I agree with you that there’s a good chance that both forms of tractability that you outline here are not true in practice; it does seems like you can’t get a mechanistic interpretation of a powerful LM that 1) is both faithful and complete and 2) is human understandable.* I also think that the mechanistic interpretability community has not yet fully reverse engineered an algorithm from a large neural network that wouldn’t have been easier for humans to implement or even to solve with program induction, which we can point at to offer a clear rebuke of the “just make the interpretable AI” approach.
However, I think there are reasons why your analogy doesn’t apply to the case of AI:
It’s wrong to say we have a broken down car that we just need to fix; we don’t know how to build a car that actually does many of the tasks that GPT-3 can do, or even have any idea of how to do them.
On the other hand, the elephant really seems to be working. This might be because a lot of the intelligent behavior current models exhibit is, in some sense, irreducibly complex. But it might also just be because it’s easier to search through the space of programs when you parameterize them using a large transformer. Under this view, mechanistic interp can work because the elephant is a clean solution to the problems we face, even though evolution is messy.
Relatedly, it does seem like a lot of the reason we can’t do the elephant approach in your analogy is that the elephant isn’t a very good solution to our problems!

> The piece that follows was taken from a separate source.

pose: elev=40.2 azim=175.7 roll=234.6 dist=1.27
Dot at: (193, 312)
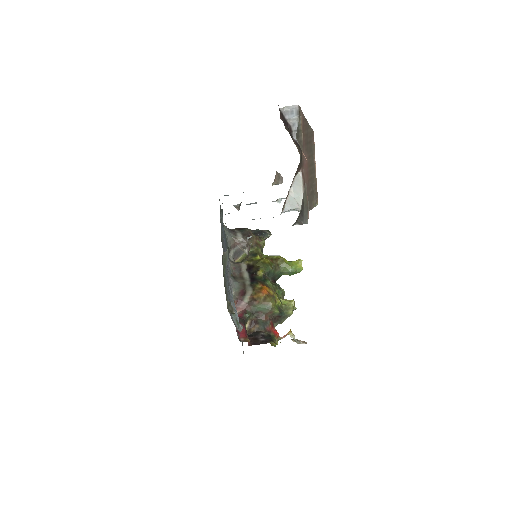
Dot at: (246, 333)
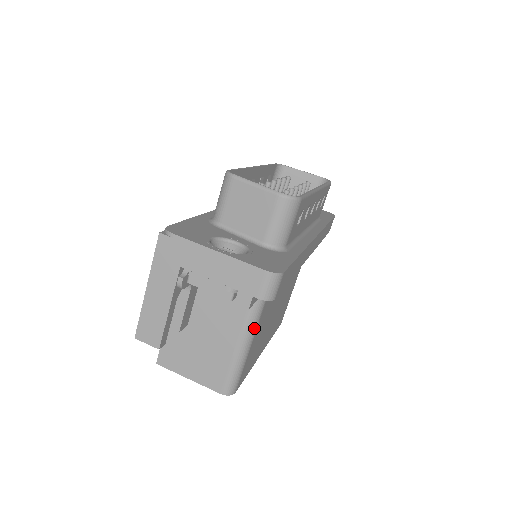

IMO a big part of why mechanistic interp is getting a lot of attention in the x-risk community is that neural networks are surprisingly more interpretable than we might have naively expected and there’s a lot of shovel-ready work in this area. I think if you asked many people three years ago, they would’ve said that we’d never find a non-trivial circuit in GPT-2-small, a 125m parameter model; yet Redwood has reverse engineered the IOI circuit in GPT-2-small. Many people were also surprised by Neel Nanda’s modular addition work.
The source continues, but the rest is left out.